─── Extracted records

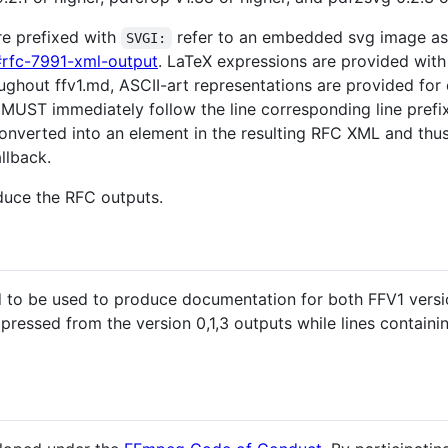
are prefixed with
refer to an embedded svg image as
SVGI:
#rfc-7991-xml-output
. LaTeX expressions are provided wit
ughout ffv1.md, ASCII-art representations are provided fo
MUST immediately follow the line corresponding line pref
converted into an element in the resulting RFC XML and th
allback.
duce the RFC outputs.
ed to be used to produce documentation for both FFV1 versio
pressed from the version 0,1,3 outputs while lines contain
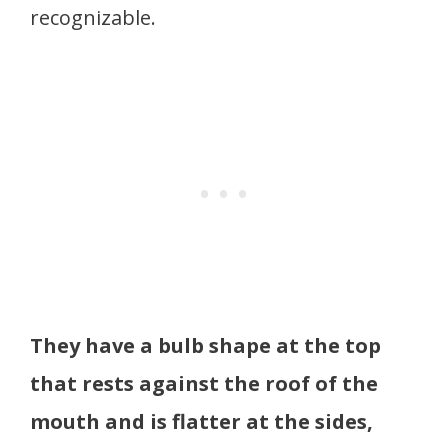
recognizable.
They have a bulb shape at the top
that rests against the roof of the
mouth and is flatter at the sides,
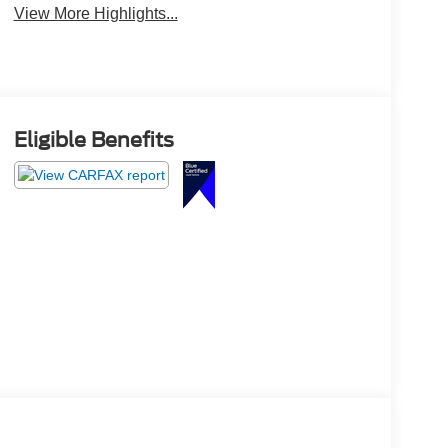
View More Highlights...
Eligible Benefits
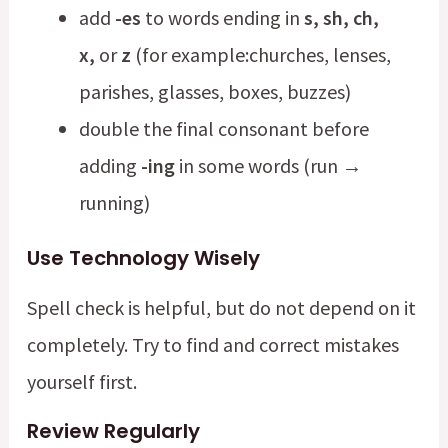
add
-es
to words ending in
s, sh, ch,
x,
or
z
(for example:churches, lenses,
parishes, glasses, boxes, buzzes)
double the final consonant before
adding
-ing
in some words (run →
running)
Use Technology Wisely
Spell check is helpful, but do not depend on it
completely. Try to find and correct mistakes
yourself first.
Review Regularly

──────
─── Extracted records

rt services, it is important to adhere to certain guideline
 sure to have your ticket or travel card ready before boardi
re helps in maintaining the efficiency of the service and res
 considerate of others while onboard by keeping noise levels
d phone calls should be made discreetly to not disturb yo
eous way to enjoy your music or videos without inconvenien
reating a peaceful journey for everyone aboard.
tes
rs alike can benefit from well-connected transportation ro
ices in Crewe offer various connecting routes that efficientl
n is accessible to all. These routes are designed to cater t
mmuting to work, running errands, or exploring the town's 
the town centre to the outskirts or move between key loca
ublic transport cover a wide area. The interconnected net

──────
─── Extracted records

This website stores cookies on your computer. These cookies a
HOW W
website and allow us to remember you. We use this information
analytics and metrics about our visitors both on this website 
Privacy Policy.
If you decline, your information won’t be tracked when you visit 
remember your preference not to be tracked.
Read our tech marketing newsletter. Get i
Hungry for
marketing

──────

| Written task |
Starting with the line that holds "considerate of others" and ending with the line that holds "n is accessible", retype every line in the data above exactly, and nothing else.

| Answer box |
 considerate of others while onboard by keeping noise levels
d phone calls should be made discreetly to not disturb yo
eous way to enjoy your music or videos without inconvenien
reating a peaceful journey for everyone aboard.
tes
rs alike can benefit from well-connected transportation ro
ices in Crewe offer various connecting routes that efficientl
n is accessible to all. These routes are designed to cater t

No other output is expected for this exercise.